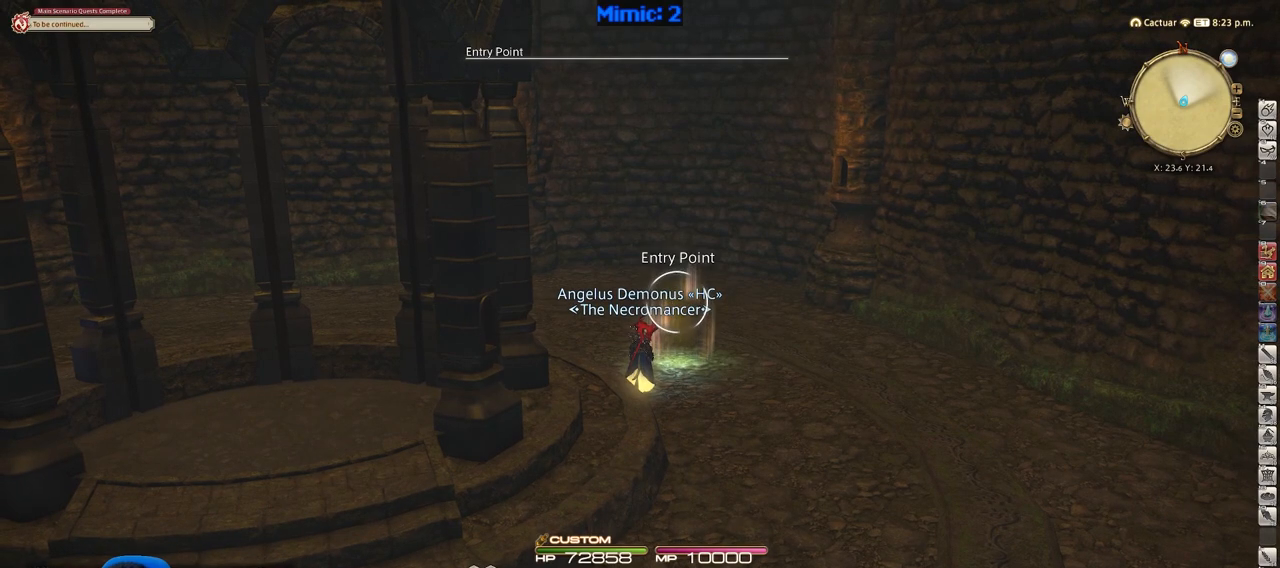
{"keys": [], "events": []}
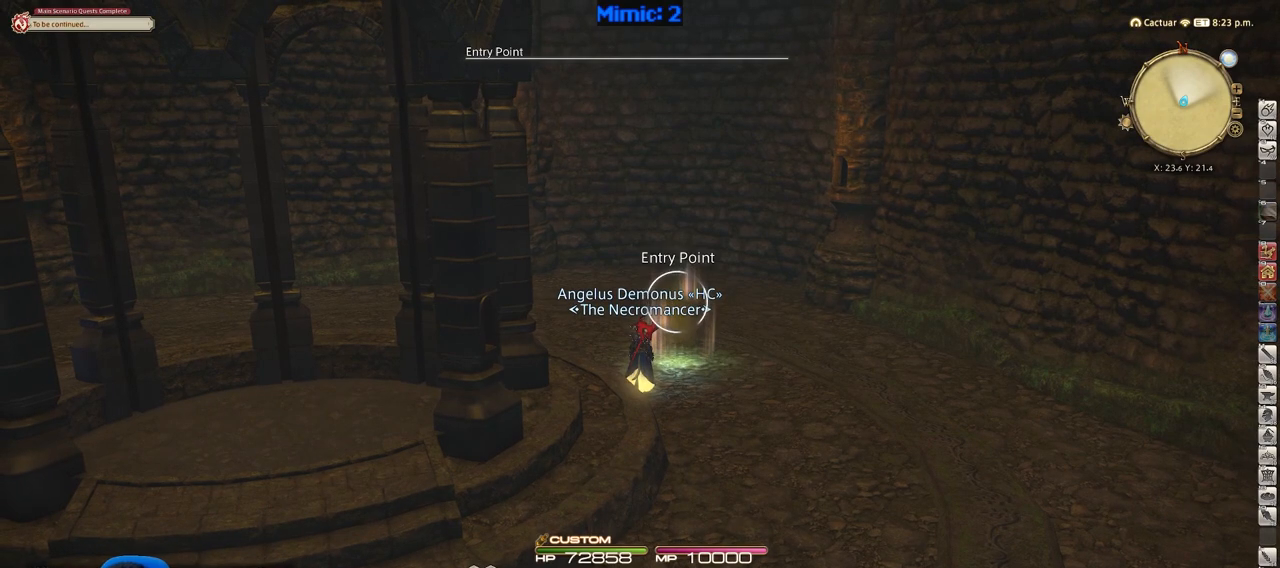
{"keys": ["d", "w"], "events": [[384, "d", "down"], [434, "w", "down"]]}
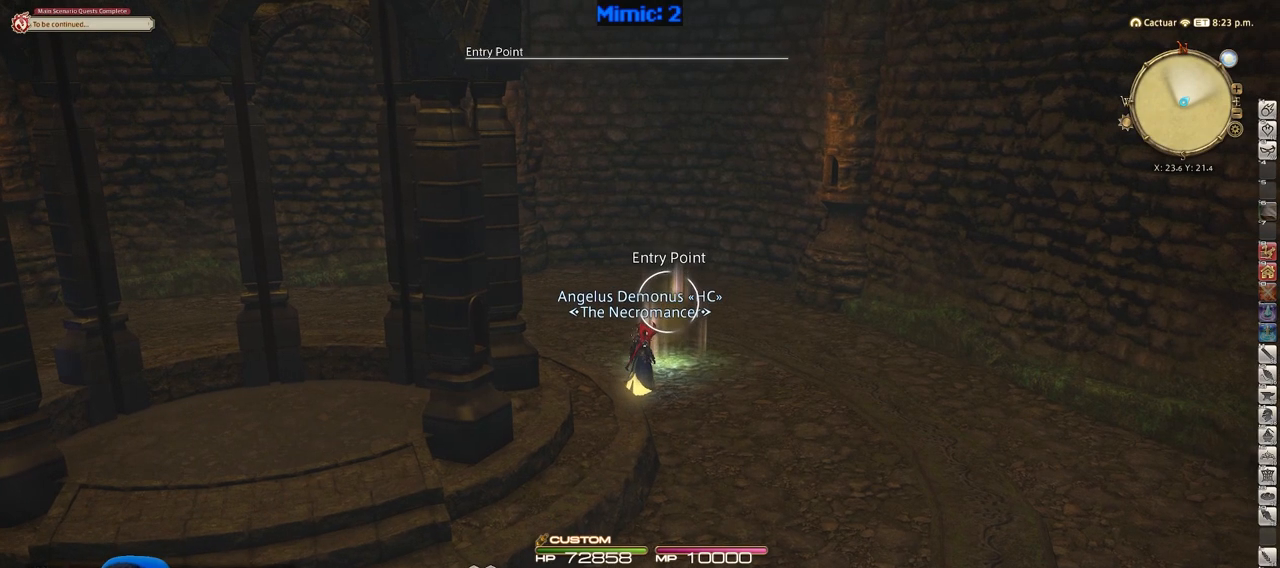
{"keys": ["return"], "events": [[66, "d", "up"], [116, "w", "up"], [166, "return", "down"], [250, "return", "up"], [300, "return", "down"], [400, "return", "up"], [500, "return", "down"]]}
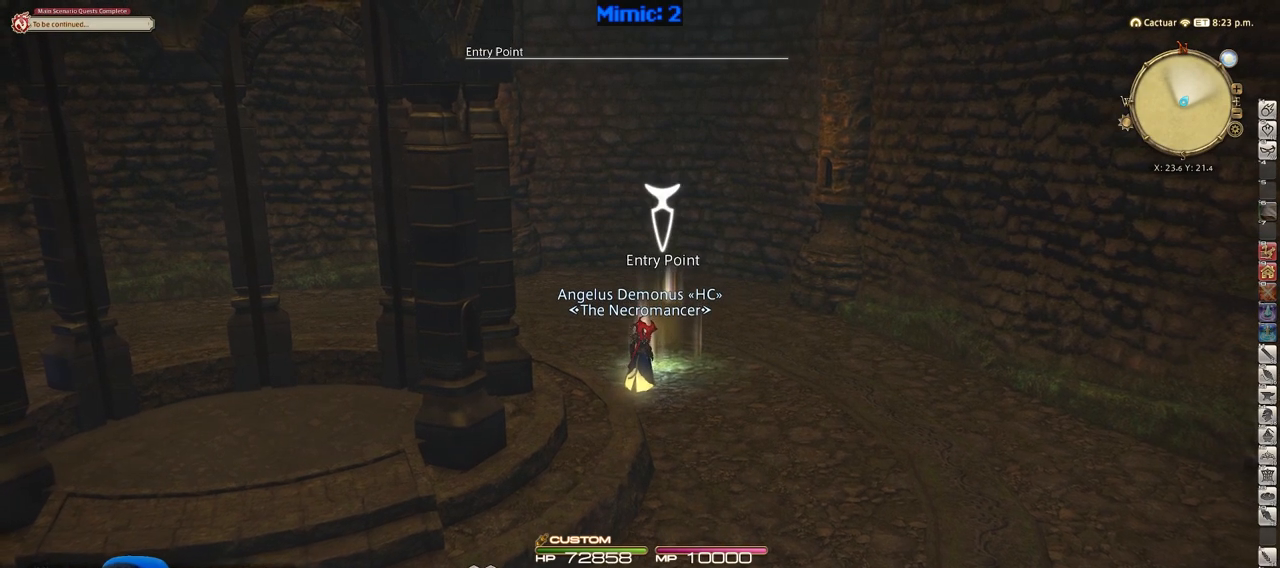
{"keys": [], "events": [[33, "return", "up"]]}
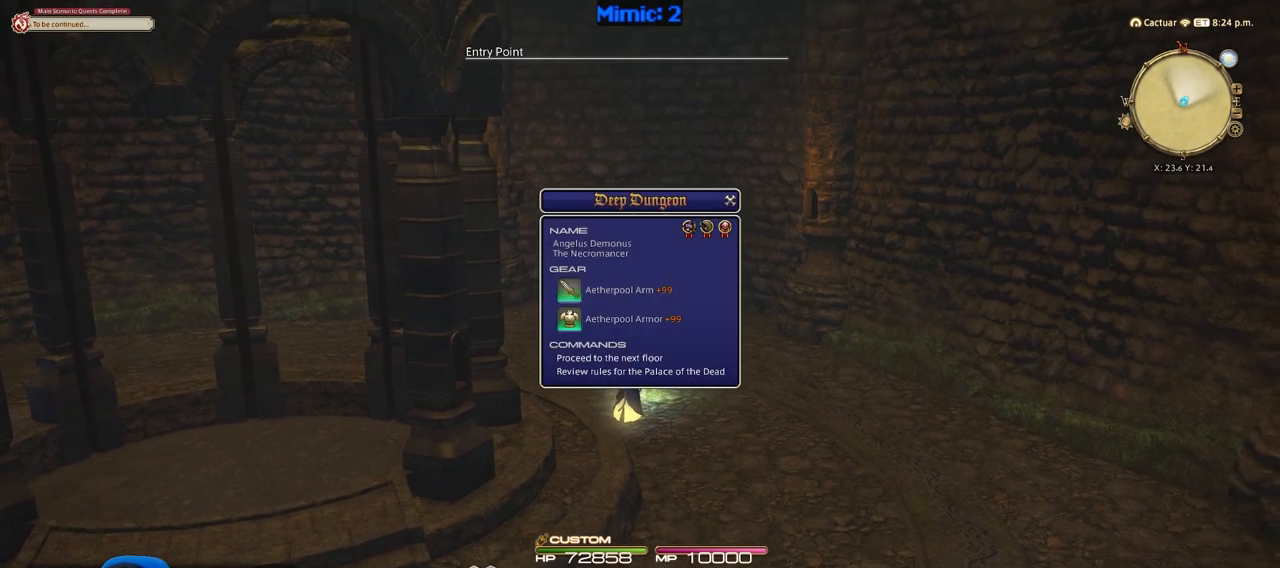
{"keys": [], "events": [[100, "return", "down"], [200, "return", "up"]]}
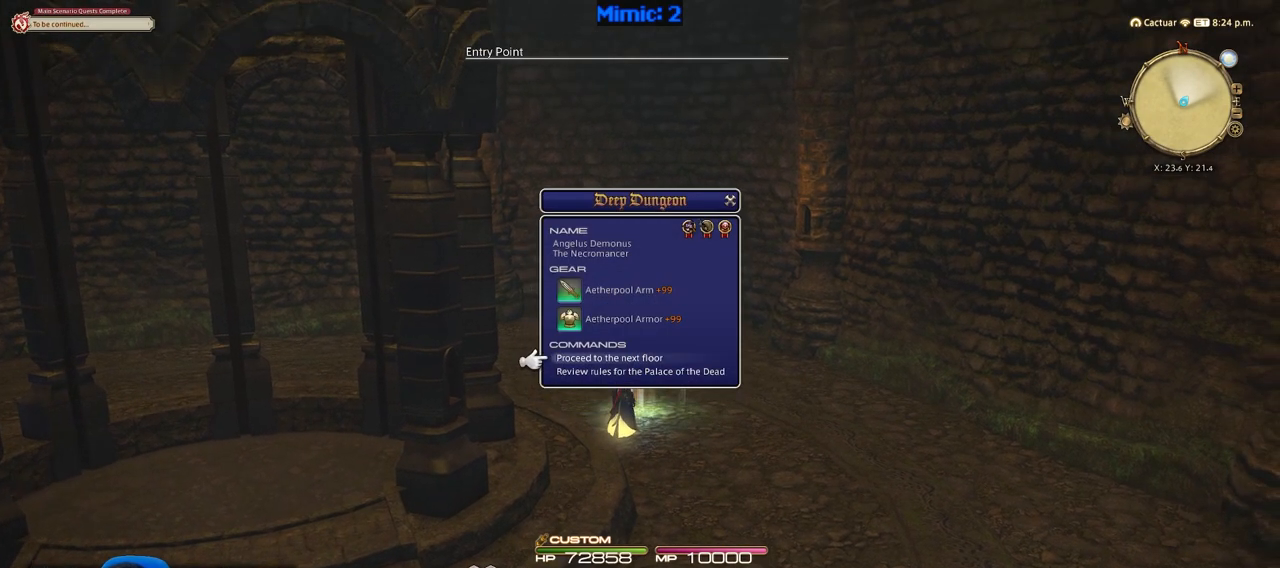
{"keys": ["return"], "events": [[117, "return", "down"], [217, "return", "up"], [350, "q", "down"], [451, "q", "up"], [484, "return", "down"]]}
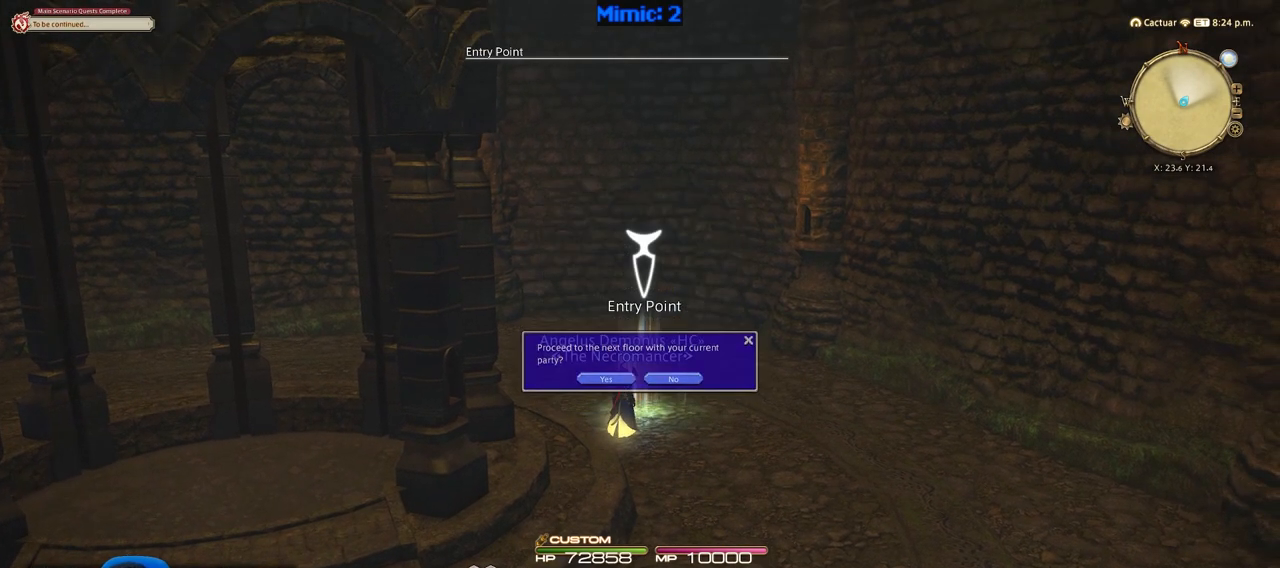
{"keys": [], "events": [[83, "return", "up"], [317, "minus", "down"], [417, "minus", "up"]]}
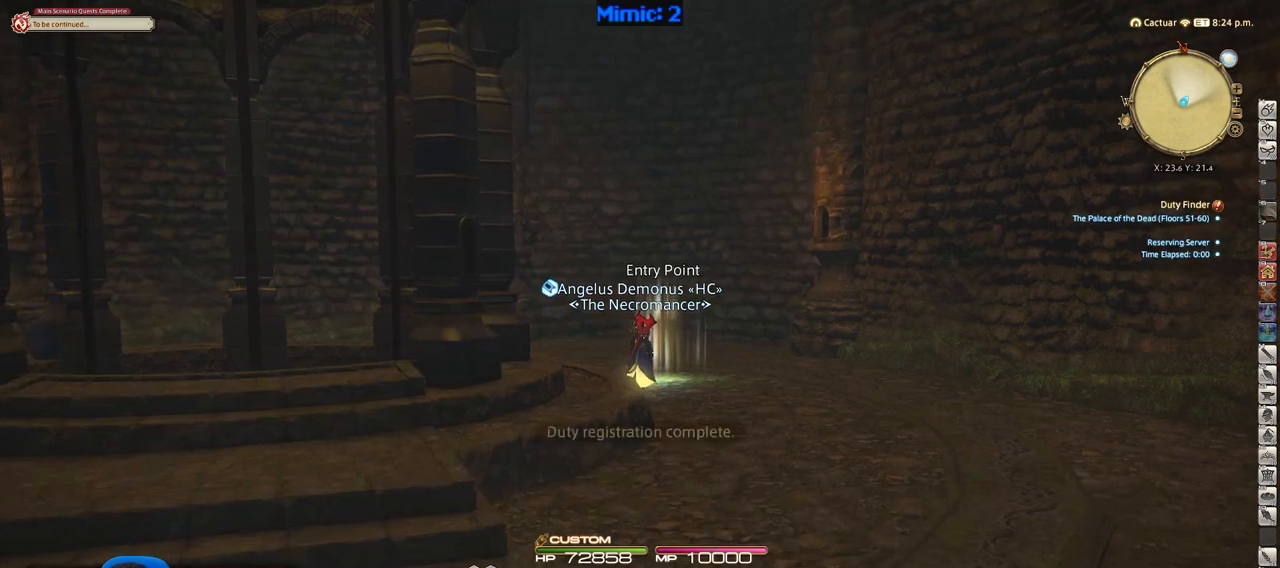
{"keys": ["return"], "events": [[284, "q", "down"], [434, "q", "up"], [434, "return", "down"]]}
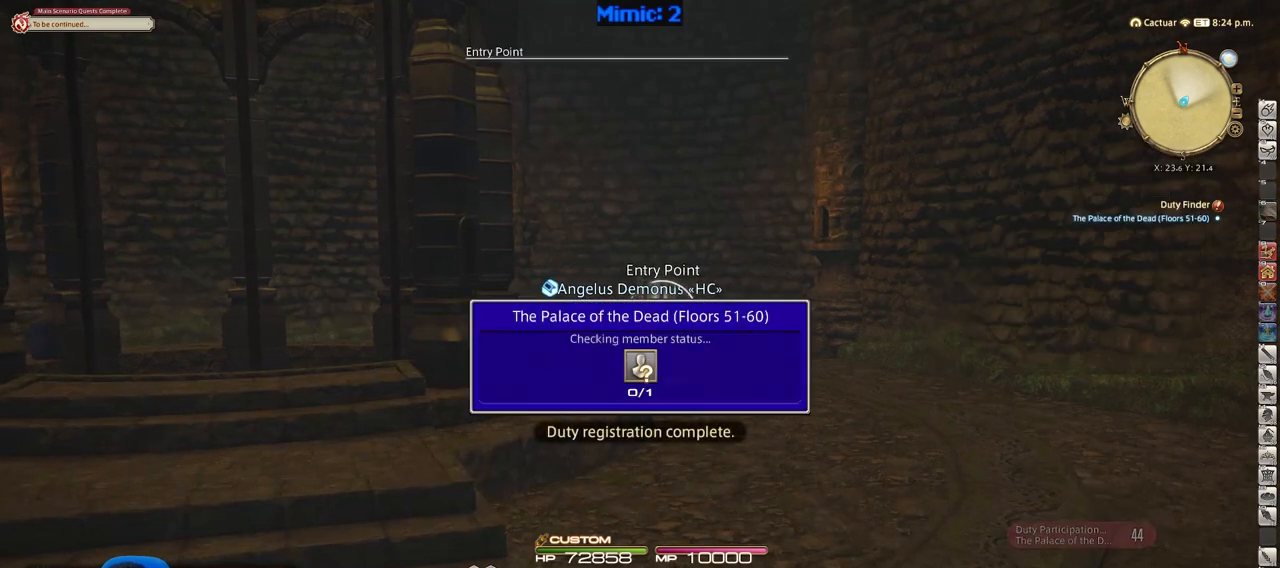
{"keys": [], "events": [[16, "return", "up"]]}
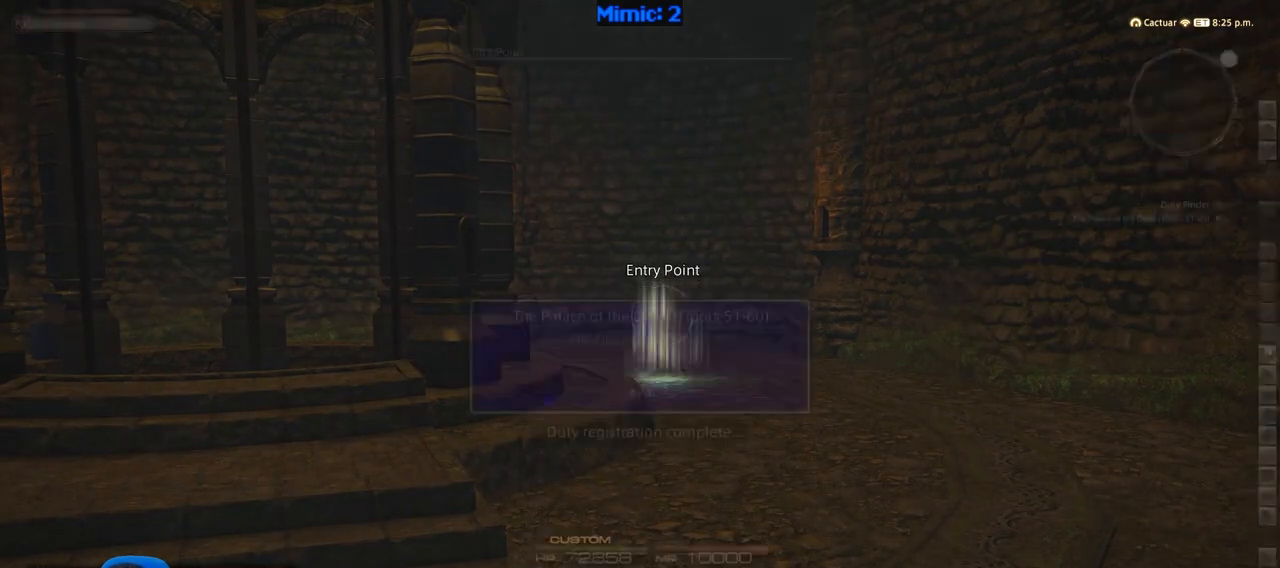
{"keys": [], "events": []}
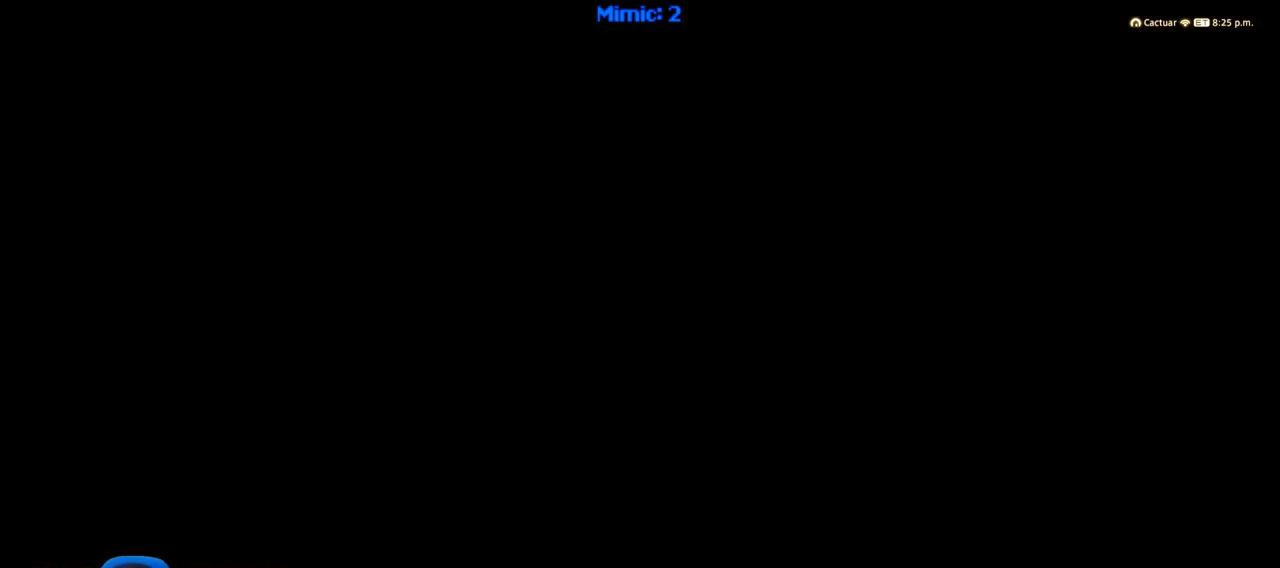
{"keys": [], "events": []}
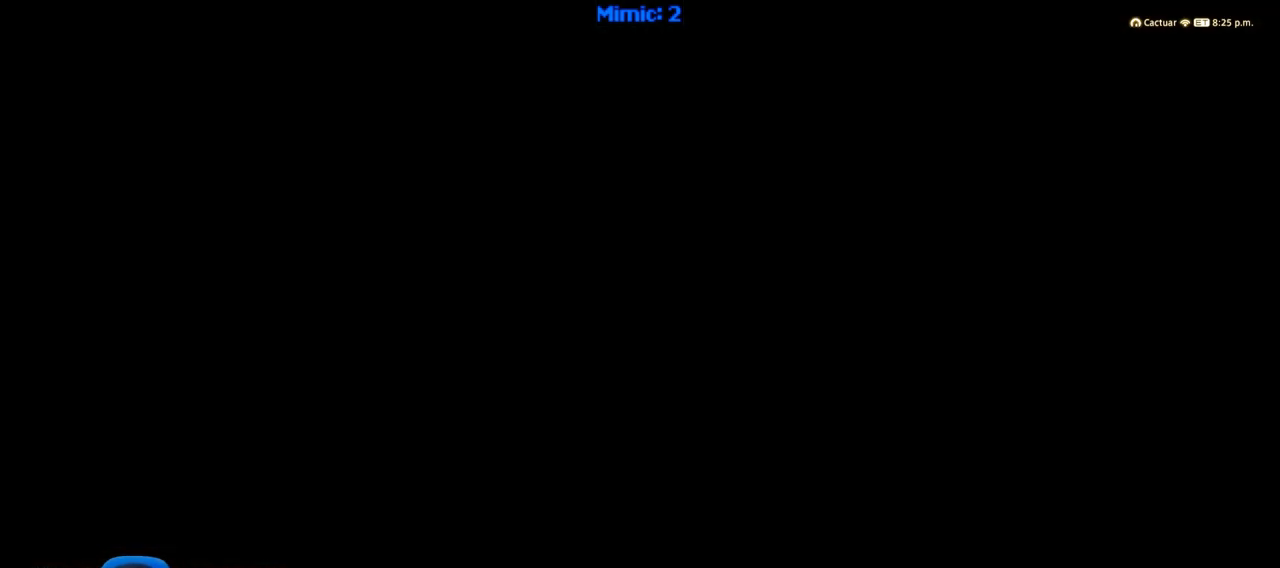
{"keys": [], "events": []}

☆ ☆ ☆

TASK REQUIREMENTS – Before answering, count every line of the records that contains "return"; the answer is that number and nothing more.

TASK RESPONSE – 7